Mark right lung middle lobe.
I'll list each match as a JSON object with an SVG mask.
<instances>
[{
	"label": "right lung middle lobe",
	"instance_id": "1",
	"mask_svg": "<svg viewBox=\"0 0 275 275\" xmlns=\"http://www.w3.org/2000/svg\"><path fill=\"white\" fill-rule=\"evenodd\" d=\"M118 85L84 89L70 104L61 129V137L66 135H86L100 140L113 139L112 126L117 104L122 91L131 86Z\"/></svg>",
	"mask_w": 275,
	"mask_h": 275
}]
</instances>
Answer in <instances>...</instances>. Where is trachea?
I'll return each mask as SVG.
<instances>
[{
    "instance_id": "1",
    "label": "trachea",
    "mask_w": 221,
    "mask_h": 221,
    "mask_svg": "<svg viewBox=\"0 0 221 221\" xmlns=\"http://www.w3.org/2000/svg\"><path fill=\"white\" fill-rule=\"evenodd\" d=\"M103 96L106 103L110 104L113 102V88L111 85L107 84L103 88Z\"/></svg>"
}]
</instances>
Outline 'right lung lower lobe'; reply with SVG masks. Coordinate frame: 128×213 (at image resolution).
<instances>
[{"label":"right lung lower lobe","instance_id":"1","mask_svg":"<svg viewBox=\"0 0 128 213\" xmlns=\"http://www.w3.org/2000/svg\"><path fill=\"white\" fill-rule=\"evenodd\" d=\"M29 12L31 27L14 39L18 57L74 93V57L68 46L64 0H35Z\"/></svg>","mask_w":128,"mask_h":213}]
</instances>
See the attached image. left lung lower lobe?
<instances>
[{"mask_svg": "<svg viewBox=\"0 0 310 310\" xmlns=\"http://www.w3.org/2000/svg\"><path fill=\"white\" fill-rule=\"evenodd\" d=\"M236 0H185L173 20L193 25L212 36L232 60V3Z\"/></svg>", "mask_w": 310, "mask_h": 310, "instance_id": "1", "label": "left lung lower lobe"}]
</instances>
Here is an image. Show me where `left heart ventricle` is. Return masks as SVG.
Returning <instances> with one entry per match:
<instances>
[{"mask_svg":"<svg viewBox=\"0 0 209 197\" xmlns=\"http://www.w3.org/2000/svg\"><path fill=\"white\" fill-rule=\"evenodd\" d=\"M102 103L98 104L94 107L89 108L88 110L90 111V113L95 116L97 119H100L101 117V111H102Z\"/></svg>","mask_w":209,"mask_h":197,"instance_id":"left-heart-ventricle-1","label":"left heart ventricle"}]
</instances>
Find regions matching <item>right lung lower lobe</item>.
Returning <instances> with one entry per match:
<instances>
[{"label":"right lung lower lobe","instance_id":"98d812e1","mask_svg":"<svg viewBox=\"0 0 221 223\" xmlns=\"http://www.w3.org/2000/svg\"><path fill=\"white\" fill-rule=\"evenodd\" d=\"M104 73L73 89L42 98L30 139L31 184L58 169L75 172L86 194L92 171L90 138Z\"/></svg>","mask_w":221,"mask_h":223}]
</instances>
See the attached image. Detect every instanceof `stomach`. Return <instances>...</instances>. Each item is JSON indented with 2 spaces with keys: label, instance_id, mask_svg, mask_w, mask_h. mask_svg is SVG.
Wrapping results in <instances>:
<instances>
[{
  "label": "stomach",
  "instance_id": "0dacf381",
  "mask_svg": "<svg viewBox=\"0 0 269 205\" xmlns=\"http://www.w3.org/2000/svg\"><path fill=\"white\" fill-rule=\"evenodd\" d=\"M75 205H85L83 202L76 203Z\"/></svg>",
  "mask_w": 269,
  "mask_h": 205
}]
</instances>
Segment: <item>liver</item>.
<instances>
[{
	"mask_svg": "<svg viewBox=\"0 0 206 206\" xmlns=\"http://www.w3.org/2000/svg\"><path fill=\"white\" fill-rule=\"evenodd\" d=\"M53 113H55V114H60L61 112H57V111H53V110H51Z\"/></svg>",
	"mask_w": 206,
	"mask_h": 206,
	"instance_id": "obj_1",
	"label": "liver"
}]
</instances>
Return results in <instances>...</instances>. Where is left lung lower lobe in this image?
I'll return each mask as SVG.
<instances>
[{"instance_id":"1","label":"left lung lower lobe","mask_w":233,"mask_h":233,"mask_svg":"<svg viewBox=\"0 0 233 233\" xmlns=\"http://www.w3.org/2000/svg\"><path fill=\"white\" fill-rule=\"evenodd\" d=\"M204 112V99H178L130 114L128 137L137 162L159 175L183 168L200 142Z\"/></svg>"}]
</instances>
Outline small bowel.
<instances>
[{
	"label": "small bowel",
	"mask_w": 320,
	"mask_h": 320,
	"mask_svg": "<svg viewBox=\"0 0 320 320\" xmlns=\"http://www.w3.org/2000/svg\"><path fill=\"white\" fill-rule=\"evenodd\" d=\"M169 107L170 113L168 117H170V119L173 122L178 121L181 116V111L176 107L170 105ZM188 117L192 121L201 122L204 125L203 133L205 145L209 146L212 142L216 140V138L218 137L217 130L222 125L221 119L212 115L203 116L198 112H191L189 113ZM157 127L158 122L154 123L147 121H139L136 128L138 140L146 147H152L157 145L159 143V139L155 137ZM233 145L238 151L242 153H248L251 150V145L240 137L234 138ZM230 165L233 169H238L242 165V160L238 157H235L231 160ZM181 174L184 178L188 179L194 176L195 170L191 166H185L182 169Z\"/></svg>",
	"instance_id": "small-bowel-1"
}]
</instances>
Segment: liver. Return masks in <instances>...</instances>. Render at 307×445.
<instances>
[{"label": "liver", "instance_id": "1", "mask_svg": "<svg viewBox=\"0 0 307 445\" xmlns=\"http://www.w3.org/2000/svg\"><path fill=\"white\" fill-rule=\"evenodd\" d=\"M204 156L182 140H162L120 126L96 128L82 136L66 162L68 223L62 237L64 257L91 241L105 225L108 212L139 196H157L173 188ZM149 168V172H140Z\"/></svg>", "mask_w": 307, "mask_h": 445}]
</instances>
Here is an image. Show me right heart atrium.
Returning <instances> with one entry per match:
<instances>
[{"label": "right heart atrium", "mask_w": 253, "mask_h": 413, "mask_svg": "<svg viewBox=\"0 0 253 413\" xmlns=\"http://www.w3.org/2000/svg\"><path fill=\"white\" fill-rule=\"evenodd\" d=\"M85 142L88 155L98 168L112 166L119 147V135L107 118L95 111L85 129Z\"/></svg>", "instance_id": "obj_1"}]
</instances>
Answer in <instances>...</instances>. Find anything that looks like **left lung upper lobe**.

§ **What you will do**
Rewrite the records from the line containing "Segment: liver. Return" through the end of the records, replacing "Show me" with "Locate" and leaving everything else unchanged.

§ **Task output**
Segment: liver. Return masks in <instances>...</instances>. Render at 307×445.
<instances>
[{"label": "liver", "instance_id": "1", "mask_svg": "<svg viewBox=\"0 0 307 445\" xmlns=\"http://www.w3.org/2000/svg\"><path fill=\"white\" fill-rule=\"evenodd\" d=\"M204 156L182 140H162L120 126L96 128L82 136L66 162L68 223L62 237L64 257L91 241L105 225L108 212L139 196H157L173 188ZM149 168V172H140Z\"/></svg>", "mask_w": 307, "mask_h": 445}]
</instances>
Here is an image. Locate right heart atrium.
Returning <instances> with one entry per match:
<instances>
[{"label": "right heart atrium", "mask_w": 253, "mask_h": 413, "mask_svg": "<svg viewBox=\"0 0 253 413\" xmlns=\"http://www.w3.org/2000/svg\"><path fill=\"white\" fill-rule=\"evenodd\" d=\"M85 142L88 155L98 168L112 166L119 147V135L107 118L95 111L85 129Z\"/></svg>", "instance_id": "obj_1"}]
</instances>
Answer in <instances>...</instances>. Find anything that looks like **left lung upper lobe**.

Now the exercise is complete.